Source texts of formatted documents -

+===+

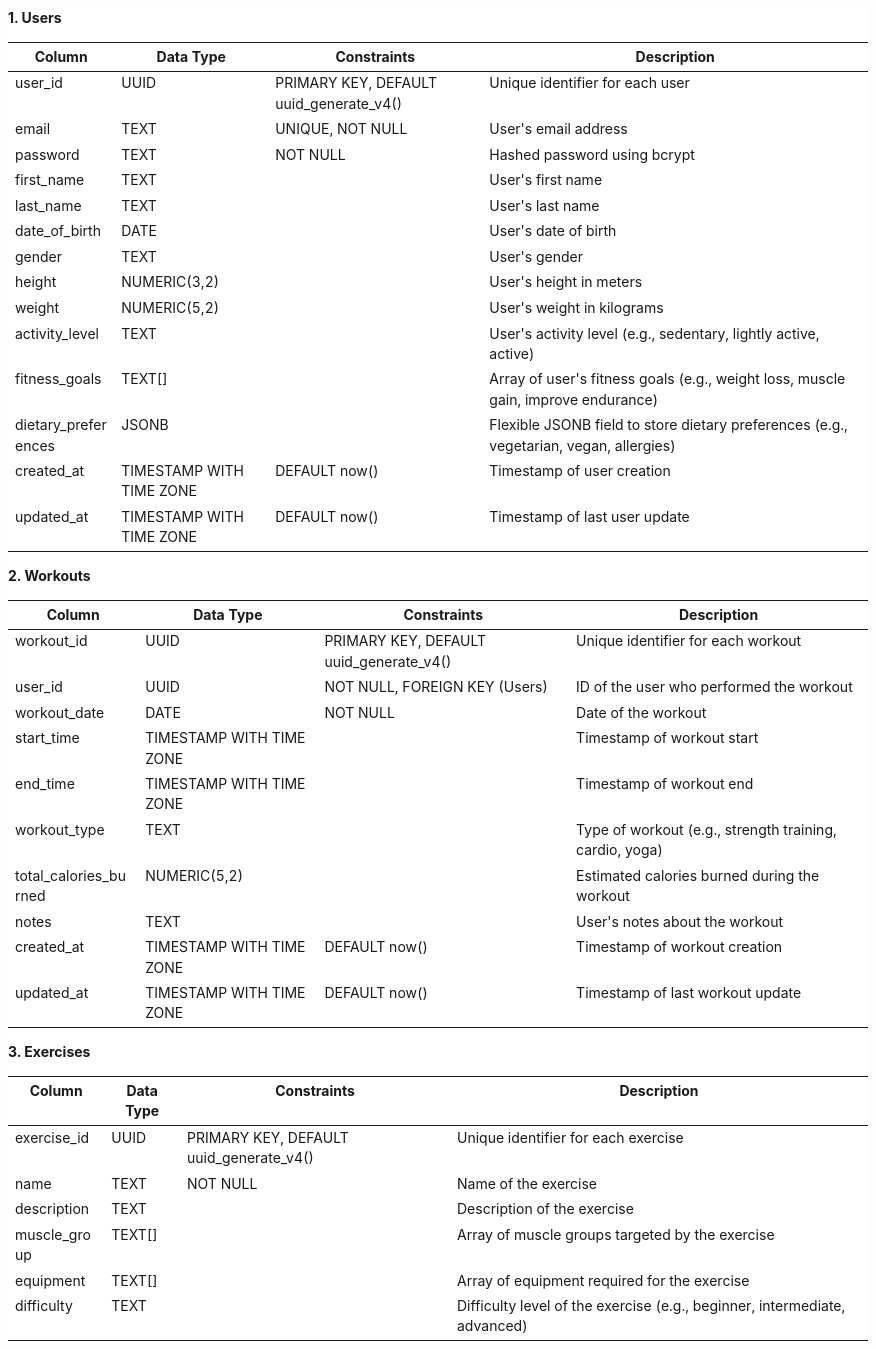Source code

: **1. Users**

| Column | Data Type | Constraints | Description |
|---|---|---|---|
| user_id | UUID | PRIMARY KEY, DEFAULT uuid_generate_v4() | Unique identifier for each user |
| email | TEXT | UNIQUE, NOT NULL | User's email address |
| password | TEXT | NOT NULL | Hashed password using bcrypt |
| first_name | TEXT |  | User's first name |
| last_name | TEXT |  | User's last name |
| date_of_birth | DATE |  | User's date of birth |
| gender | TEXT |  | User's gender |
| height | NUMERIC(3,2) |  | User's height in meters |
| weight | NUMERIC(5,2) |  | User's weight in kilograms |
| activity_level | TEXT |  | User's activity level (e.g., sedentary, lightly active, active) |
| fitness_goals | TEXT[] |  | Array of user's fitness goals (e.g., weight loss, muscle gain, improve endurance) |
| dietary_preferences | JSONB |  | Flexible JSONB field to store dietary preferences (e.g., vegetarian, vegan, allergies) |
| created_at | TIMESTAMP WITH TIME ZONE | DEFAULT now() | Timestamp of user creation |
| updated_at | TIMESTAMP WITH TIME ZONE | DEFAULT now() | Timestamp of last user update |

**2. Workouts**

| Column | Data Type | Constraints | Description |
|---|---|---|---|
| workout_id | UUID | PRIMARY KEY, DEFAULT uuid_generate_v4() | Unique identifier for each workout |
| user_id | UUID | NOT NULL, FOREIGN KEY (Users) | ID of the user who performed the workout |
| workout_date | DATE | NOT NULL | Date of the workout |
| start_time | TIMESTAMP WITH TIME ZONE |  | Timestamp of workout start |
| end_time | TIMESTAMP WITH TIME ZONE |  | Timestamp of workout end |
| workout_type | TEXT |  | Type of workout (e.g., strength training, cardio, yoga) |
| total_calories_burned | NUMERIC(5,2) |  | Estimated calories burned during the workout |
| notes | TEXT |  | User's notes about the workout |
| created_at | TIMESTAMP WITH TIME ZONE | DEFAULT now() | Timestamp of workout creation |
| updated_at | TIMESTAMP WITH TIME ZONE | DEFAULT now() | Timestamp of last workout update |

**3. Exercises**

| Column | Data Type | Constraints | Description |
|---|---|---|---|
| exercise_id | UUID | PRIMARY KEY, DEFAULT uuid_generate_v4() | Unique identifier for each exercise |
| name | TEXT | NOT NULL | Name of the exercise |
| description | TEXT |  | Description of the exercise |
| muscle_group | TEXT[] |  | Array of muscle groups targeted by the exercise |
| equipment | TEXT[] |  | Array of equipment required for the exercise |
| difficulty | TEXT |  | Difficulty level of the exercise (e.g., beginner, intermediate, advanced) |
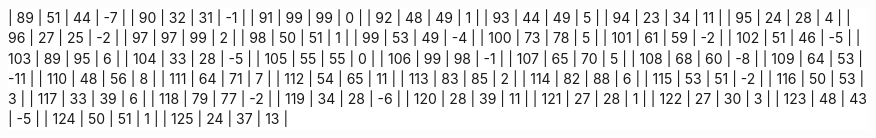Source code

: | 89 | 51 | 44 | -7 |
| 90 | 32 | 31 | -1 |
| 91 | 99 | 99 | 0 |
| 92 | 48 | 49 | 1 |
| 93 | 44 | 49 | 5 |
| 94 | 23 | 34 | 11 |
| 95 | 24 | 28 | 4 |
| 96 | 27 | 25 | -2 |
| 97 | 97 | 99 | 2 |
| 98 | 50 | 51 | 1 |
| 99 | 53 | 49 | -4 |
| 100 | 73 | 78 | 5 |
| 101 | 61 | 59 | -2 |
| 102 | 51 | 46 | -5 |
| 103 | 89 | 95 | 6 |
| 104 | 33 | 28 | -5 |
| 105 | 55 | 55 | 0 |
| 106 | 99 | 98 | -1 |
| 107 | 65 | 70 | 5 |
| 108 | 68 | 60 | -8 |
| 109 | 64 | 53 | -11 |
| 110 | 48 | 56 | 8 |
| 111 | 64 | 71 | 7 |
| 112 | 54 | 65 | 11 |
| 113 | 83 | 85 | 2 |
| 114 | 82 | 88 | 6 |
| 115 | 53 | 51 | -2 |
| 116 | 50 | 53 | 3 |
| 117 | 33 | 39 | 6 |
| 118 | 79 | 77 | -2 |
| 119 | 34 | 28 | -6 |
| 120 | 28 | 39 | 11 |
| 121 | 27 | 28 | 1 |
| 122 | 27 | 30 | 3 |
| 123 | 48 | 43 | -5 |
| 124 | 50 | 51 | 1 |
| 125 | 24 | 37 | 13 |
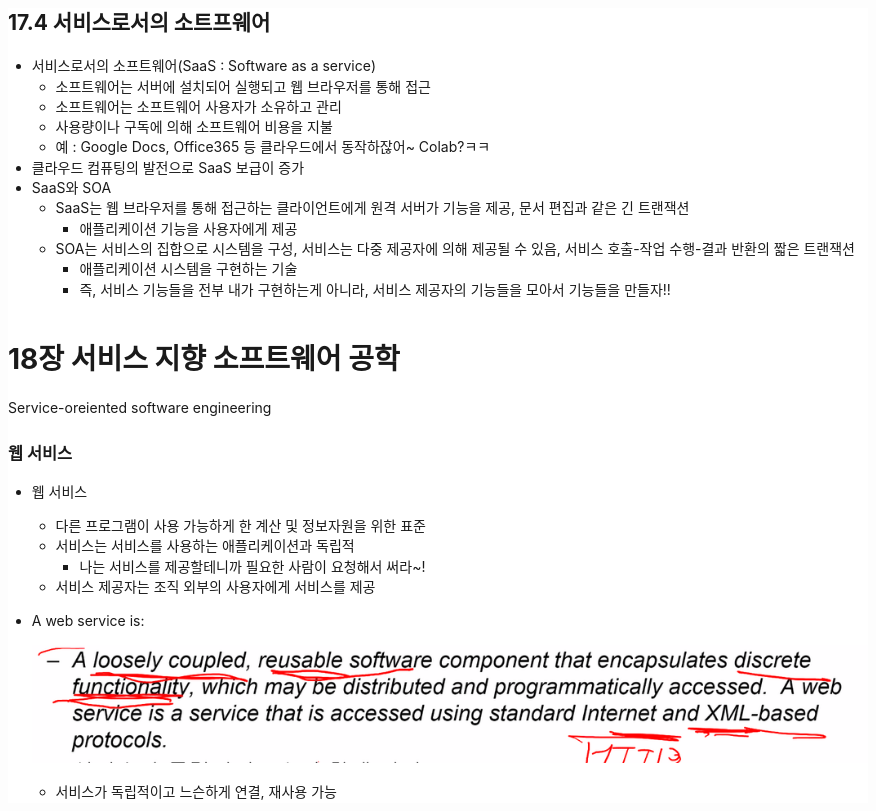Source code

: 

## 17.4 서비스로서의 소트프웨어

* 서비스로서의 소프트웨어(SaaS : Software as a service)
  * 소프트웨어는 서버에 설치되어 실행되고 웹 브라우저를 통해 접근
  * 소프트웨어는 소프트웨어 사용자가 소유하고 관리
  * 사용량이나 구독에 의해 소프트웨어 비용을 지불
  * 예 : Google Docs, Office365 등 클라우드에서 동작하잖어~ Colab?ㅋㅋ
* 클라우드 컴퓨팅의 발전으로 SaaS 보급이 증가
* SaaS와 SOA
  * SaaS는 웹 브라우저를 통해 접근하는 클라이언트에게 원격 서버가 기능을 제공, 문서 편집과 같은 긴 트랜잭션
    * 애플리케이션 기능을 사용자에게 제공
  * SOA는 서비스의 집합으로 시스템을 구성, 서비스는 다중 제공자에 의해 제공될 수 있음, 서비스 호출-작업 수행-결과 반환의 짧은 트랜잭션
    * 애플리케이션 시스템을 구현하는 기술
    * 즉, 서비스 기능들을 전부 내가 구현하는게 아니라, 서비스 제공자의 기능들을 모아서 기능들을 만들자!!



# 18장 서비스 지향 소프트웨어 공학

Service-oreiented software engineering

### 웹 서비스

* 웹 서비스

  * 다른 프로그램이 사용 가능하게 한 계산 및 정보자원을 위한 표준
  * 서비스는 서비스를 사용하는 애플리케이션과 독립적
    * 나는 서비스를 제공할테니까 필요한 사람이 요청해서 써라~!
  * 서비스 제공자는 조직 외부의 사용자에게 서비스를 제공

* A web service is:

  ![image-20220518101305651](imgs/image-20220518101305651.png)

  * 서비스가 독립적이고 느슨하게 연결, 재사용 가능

+===+

Task statement - For the string "muscle", give the number of lines in the records that contain it and nothing besides.

Result for this exercise - 2